The first development phase is expected to cost $US86 million ($A114.3 million), including a 12.5% contingency, of which the Perth-based company’s share will be 22.3% or $19.2 million. This will be financed via the company’s earlier issue of $22 million worth of convertible notes to Merrill Lynch.
Development drilling at the Galoc field is expected to start in June next year, with first oil planned for November 2007.
Galoc is in Block C of Service Contract 14 in the NW Palawan Basin. It is about 55km northeast of Shell’s Malampaya gas field and 70km west of Culion Island in around 290m of water.
Two exploration and appraisal wells were drilled in the Galoc field during the 1980s and produced more than 385,000 barrels of oil during an extended production test in 1988.
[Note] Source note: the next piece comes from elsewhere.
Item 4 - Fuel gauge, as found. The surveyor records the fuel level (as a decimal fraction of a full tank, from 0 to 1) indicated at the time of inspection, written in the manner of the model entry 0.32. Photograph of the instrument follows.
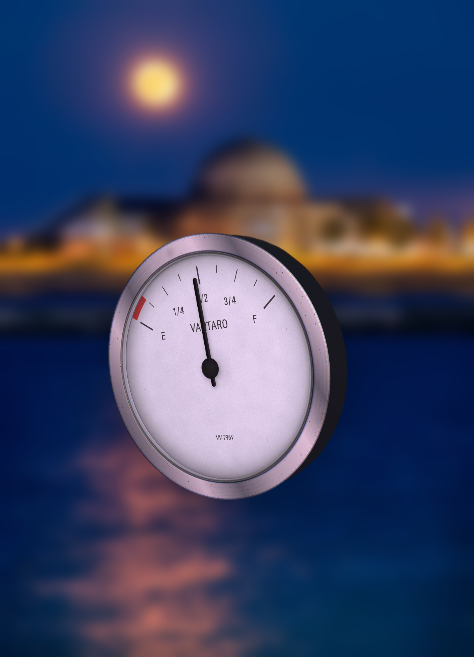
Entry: 0.5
The first development phase will involve connecting two subsea horizontal wells via a seabed flowline and riser system to a Floating Production, Storage and Offtake Facility (FPSO).
Last month, Gaffney, Cline and Associates certified the first phase of the development as having 1P (proved) reserves of 9.7 million barrels (MMbbl) and 2P (proved and probable) reserves of 23.5MMbbl.
Nido said it expected the horizontal wells will be highly productive, with each having an initial production capability of up to 15,000 barrels of oil per day. In order to maximise oil recovery, total field production rate will likely be restricted to an initial rate of approximately 17,500bopd.
The company said field data gathered during drilling and the initial production will represent an important appraisal activity, which will lead to a better understanding of the field and any additional reserves potential.
The development design has the flexibility to tieback additional wells to the FPSO upon a substantial increase in estimated recoverable volumes.